Referee’s View – August 2011.

Referee’s View – August 2011.
September 7, 2011 Simon GF

Simon Fear – pro-qualified referee and Tomkins Times member – takes an uncompromising and unbiased look at the officiating in games involving Liverpool in August 2011. Was luck for or against the Reds?

Sunderland (H) – Phil Dowd

Liverpool’s first home match of the season saw them face a new-look Sunderland side. Games between the two sides have a record of controversial incidents and this one was no different. Within four minutes Phil Dowd had a major decision to make following a penalty appeal after Luis Suarez was fouled by Kieran Richardson.

It began when a Sunderland corner was cleared to the halfway line. Richardson, pressurised by Suarez, tried to chip the ball forward, but the Uruguayan jumped and blocked the ball which ricocheted towards the Sunderland goal.

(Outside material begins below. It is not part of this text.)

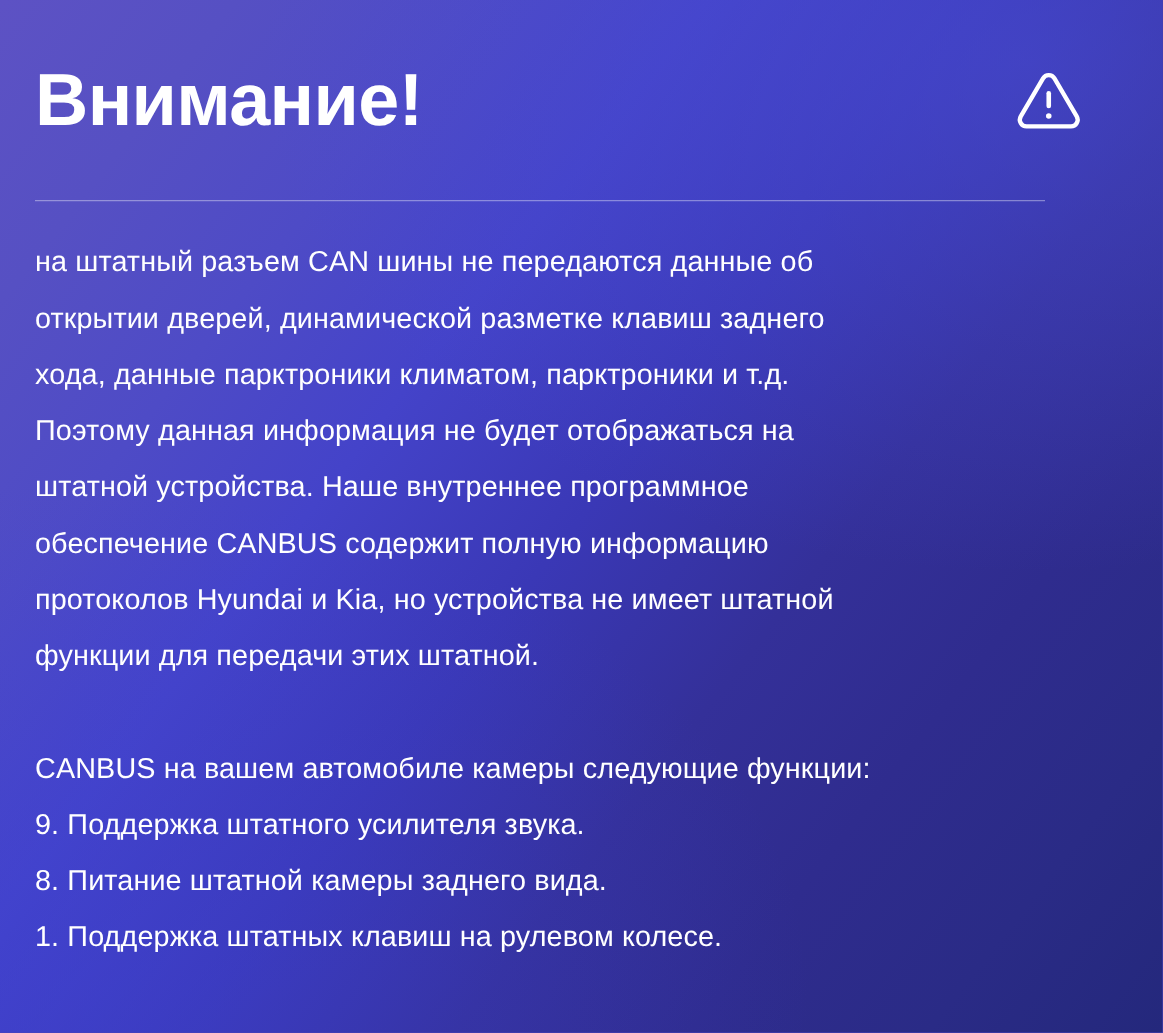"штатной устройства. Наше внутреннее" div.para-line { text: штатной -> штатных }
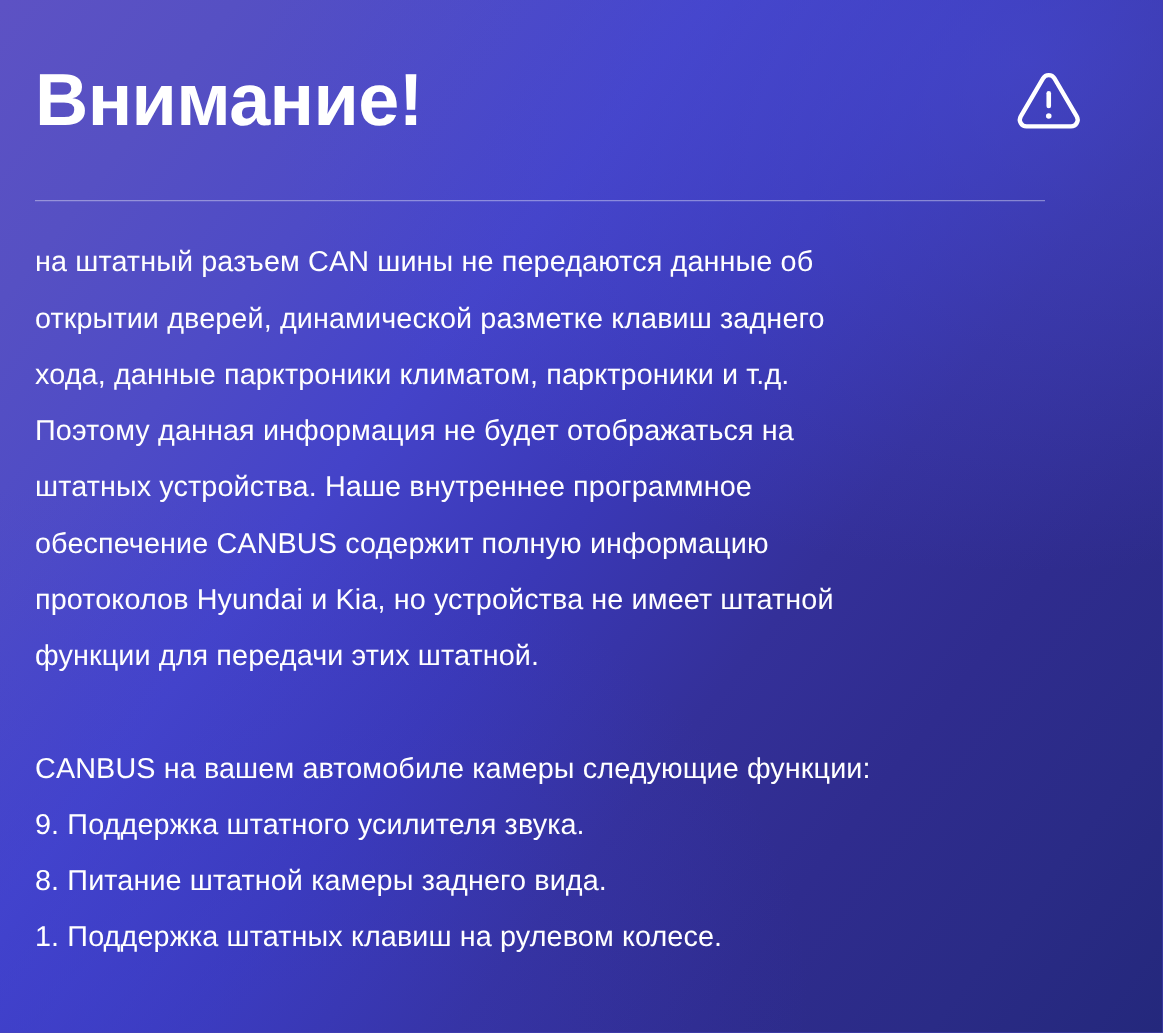"функции для передачи этих штатной." div.para-line { text: штатной -> данных }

Suarez gave chase with Richardson in pursuit.  As Suarez approached the goal and keeper Mignolet came out, Suarez knocked the ball to his right and started to go round him when he was tripped and pulled down by Richardson. There were a number of decisions to be made in relation to this incident.

Firstly, Suarez could have been penalised for hand ball. Law 12 is quite specific that ‘A player is penalised if he deliberately handles the ball’. FIFA provide guidance to assist referees who are told that when considering intent/deliberateness they should take into consideration: (1) The deliberate movement of the hand towards the ball (2) The distance between the opponent and the ball, as this affects the amount of time the player has to remove his arm, and (3) The position of, or movement of the hand/arm (are they in a natural position or have they been moved to an unnatural position?); however this does not necessarily mean that there is an infringement.

In this instance Suarez is close to the ball but deliberately raises his arms above his head (it would appear he was shielding his face), and the ball clearly strikes his arms. Due to this being a quick break Phil Dowd is some way behind Suarez and not in a position to see where the ball strikes the Uruguayan. If he had, I suspect that he would have stopped play and awarded Sunderland a freekick for handball. (The picture shows the ball having already hit Suarez on the arms).

Clipboard 1

The second decision is a simple one. Richardson clearly fouls Suarez and the award of a penalty kick is straightforward.

The third decision is which punishment is given to Richardson. The referee will be considering a number of things including the cynical nature of the foul (Richardson made no attempt to play the ball). However, to send Richardson off he has to be sure in his own mind that he denied Suarez ‘an obvious goal scoring opportunity’. The laws state ‘denying an obvious goal-scoring opportunity to an opponent moving towards the player’s goal’. As the picture shows Suarez initial approach is a fraction to his right hand side of the penalty spot but ‘towards goal’.

The Sunderland goalkeeper is also in line with him so Suarez plays the ball to his right, creating an angle to go around the keeper. At this point the ball, and all three players, are within the width of the goal. (The yellow line signifies the line of the near post) As Suarez continues going around the keeper he is fouled by Richardson, Mignolet has not fully committed himself and Suarez is still in easy playing reach of the ball. The ball itself has travelled a few yards outside of the width of the goal. Again, given that this was a quick, unexpected break Phil Dowd is some distance from the incident, and he has to make an instant decision. By the time Suarez completes his tumble the ball has travelled a couple more yards away from goal and Mignolet to his credit has stayed on his feet and is trying to cover Suarez’s movement. One of the things I believe would have swayed Phil Dowd is that the distance of the ball and player beyond the width of the goal and the direction of the ball’s travel are significant factors for the referee to consider. But Dowd would also have had to consider that Suarez was ‘still moving towards the player’s goal’ despite his change in direction, which was purely to facilitate him going round Mignolet, and thus Suarez was denied an obvious goal scoring opportunity.

In the circumstances I believe that Mr Dowd took the easy option in only cautioning Richardson. This was as clear a case as will be seen all season and merited a red card regardless of the fact that it happened in only the 4th minute of a new season.